Ino tersenyum, "...dan jangan lupa untuk memberikan yang terbaik untuk diri anda sendiri. Jangan sampai anda kehilangan identitas anda."

"Aku adalah putra mahkota, aku tak bisa hidup dan mengharapkan menjadi lelaki biasa dengan impian sederhana. Aku sudah menerima jalan hidupku yang seperti ini dan untukmu Nona Yamanaka, aku harap kau tak akan mengisi kehidupan ini dengan dendam dan kepahitan lagi. Satu orang mengkhianatimu tidak berarti semua orang akan melakukannya. Percayalah masih banyak orang baik. Jangan sampai kehilangan padangan pada kebaikan."

"Hamba masih berharap pangeran, tapi kali ini harapan hamba tak lagi muluk-muluk."

"Malam semakin larut, sebaiknya kita mengakhiri jamuan ini. Jika kau membutuhkan bantuan untuk mengurus kepindahanmu ke dalam istana beri tahu saja Kasim Li."

"Terima kasih, Pangeran."

"Satu hal lagi, Karena kau akan menjadi selirku aku harap kau bisa berteman dengan Izumi."

"Tentu saja. Sebagai selir hamba akan mematuhi peraturan yang dibuat putri Izumi."

"Syukurlah kau mengerti. Kita tak perlu membuat masalah yang tak penting."

Itachi mengulurkan tangan dan Ino menyambutnya. Mereka berjalan kembali memasuki aula.
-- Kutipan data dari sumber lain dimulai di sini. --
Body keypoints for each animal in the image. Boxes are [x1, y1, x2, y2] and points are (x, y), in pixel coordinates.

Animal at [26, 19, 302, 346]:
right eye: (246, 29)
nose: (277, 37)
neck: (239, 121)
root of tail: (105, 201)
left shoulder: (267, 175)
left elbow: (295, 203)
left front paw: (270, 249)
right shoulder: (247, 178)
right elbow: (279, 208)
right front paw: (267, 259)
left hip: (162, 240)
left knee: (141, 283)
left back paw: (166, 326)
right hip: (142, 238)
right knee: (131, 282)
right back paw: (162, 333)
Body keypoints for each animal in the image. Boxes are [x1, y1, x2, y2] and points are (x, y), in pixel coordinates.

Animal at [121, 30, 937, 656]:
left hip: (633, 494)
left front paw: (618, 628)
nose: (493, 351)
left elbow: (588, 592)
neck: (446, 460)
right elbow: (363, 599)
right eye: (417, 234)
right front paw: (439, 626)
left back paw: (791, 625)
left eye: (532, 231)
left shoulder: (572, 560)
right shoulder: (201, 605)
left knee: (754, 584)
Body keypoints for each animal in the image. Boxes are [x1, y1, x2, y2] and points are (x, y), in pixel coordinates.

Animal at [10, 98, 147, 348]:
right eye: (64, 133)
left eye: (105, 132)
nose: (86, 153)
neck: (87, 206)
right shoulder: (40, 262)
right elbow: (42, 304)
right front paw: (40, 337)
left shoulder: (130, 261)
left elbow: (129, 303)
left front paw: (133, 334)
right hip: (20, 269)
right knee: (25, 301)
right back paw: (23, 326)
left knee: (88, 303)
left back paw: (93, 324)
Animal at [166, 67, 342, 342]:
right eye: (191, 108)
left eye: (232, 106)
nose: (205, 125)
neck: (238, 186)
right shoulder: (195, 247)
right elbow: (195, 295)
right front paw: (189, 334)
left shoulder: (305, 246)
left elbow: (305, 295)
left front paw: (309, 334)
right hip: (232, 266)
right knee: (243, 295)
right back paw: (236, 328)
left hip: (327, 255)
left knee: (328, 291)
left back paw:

Danzo Shimura juga berada di sana. Ia masih kesal karena pangeran Itachi berani mengkritiknya. Misi pertama gagal dan ia harus memikirkan misi berikutnya di samping itu pernikahan Ino Yamanaka dan Putra mahkota akan memberikan tekanan pada kedudukannya di kabinet. Berapa orang yang akan berpindah haluan mendukung Yamanaka sekarang, Dia bisa saja membunuh Ino Yamanaka dengan begitu keuntungan apa pun yang diraih Inoichi akan pernikahan ini tak lagi berlaku, tapi pangeran Sasuke bersikeras ingin menguasai klan itu yang hanya bisa dilakukan bila Ino Yamanaka hidup. Danzo meminum Sake nya. Ia sengaja mengadu domba kedua bersodara itu, tapi percuma membunuh Itachi sekarang. Ia masih tak menemukan bocah yang ia serahkan ke biara, tanpa anak itu ia tak bisa mengklaim tahkta untuk dirinya sendiri. Tak ada yang tahu selain dirinya, bahwa Uchiha yang paling pantas duduk di singgasana masih hidup.